The difference between the heuristic above and "sort a list" is that the success criteria of the latter can be very well defined, whereas the heuristic presented is an attempt at approximating the desired result, which is something like "present the best search results first, for some meaning of best".

>"rank the documents by the total number of occurrences of each search term in that document"

I fail to see how this is not an algorithm. The heuristic (rank search results from most to least relevant) is backed by an algorithm (find occurrence of word, sort document based on occurrences). I like to approximate the two by thinking of heuristics as an approach to solving a given problem while algorithms are actions to taken to get to the end results.

There's an algorithm to rank the documents by an arbitrary metric.
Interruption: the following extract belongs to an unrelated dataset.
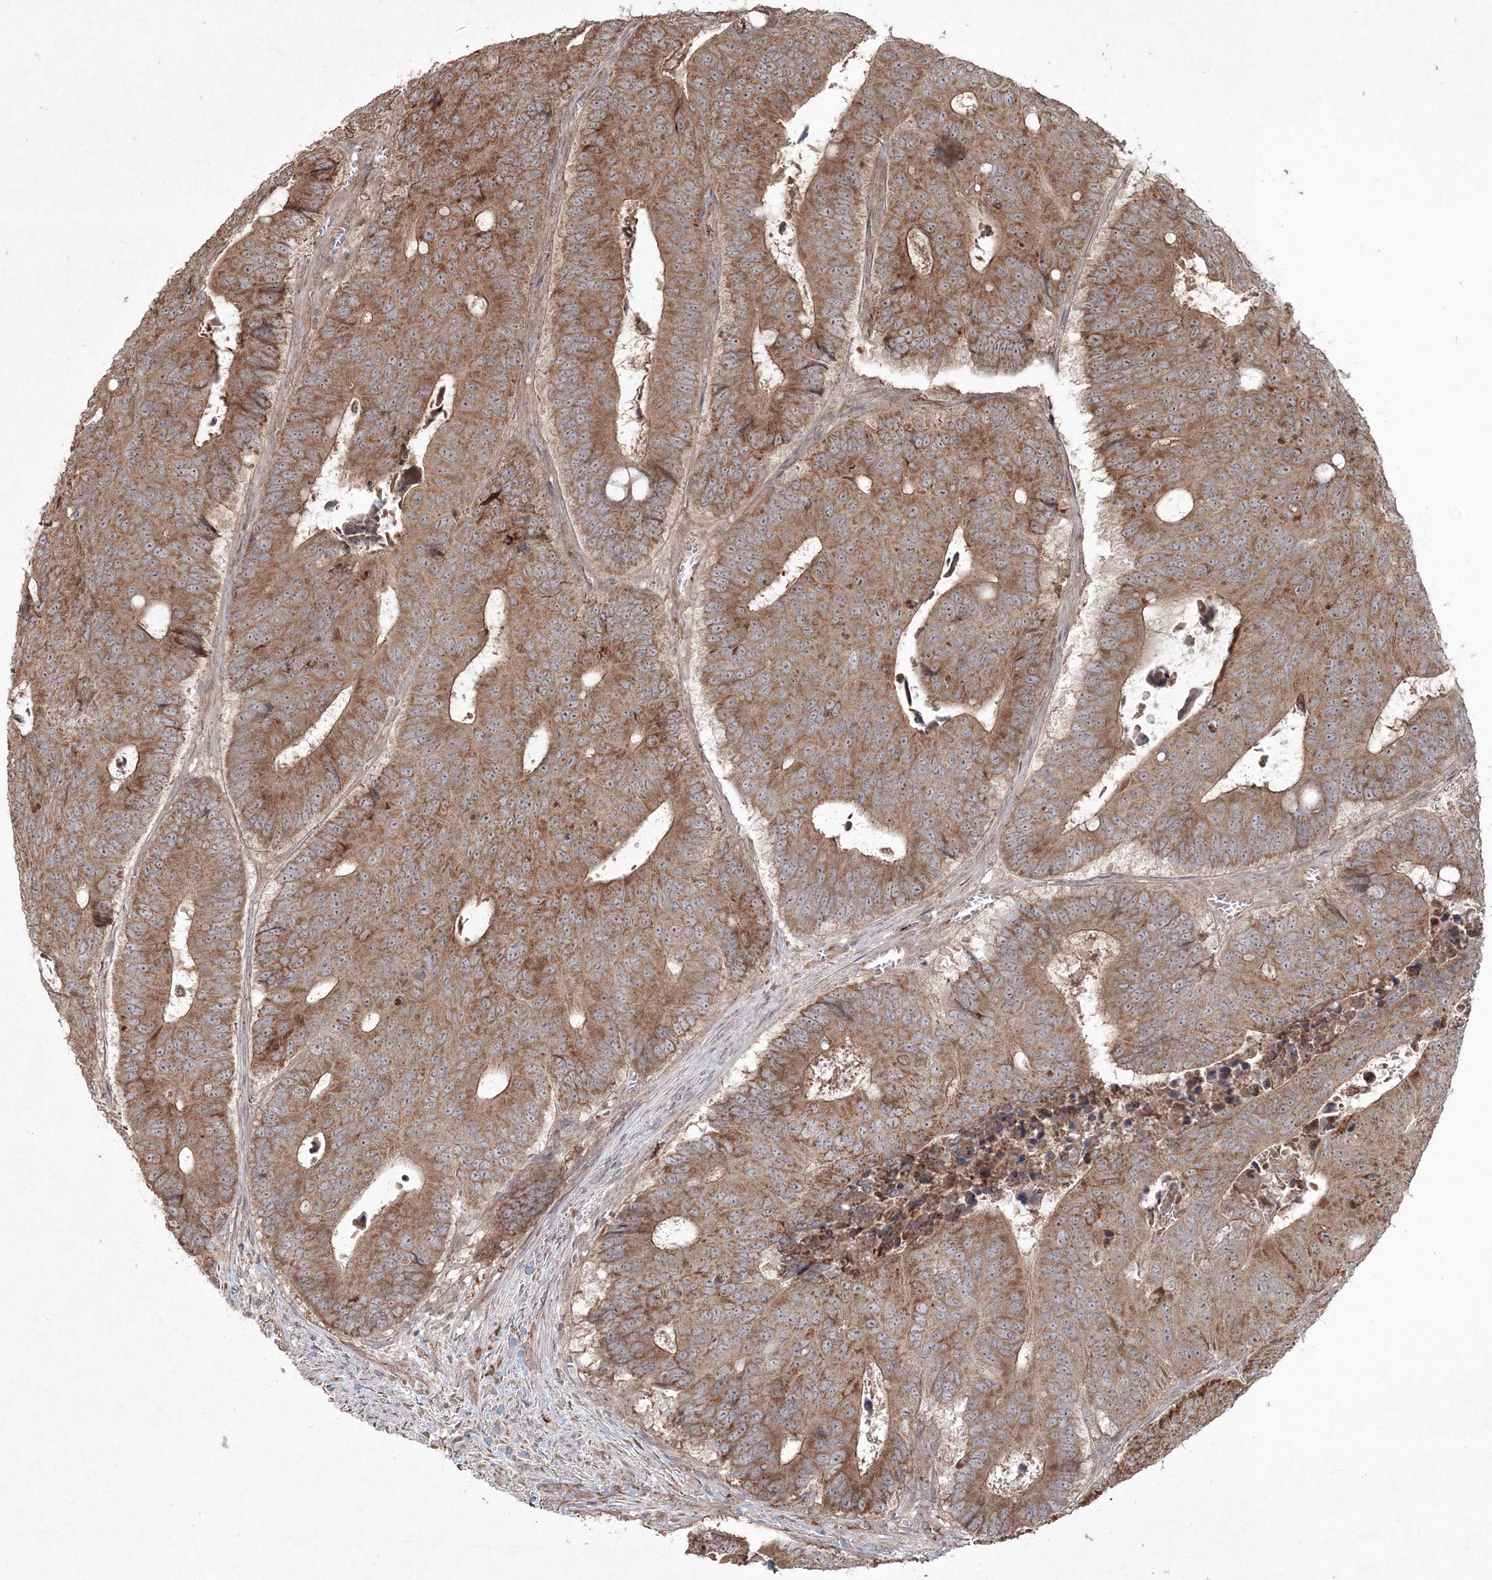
{"staining": {"intensity": "moderate", "quantity": ">75%", "location": "cytoplasmic/membranous"}, "tissue": "colorectal cancer", "cell_type": "Tumor cells", "image_type": "cancer", "snomed": [{"axis": "morphology", "description": "Adenocarcinoma, NOS"}, {"axis": "topography", "description": "Colon"}], "caption": "Colorectal adenocarcinoma stained for a protein demonstrates moderate cytoplasmic/membranous positivity in tumor cells.", "gene": "ANAPC16", "patient": {"sex": "male", "age": 87}}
And there's an algorithm to calculate the number of occurrences of each search term in that document.

However, those are insignificant implementation details - all the logic (and all the good and bad results) comes from the arbitrary decision to use the number of occurrences as meaningful for measuring the relevance, from the choice of heuristic.

That's just saying it's the wrong algorithm, not that it isn't an algorithm. Every computation of pi has truncated the result, which is a 'heuristic' decision, but that doesn't invalidate the fact that pi is computed using an algorithm.

All algorithms approximate things, after all. That's simply a consequence of abstraction.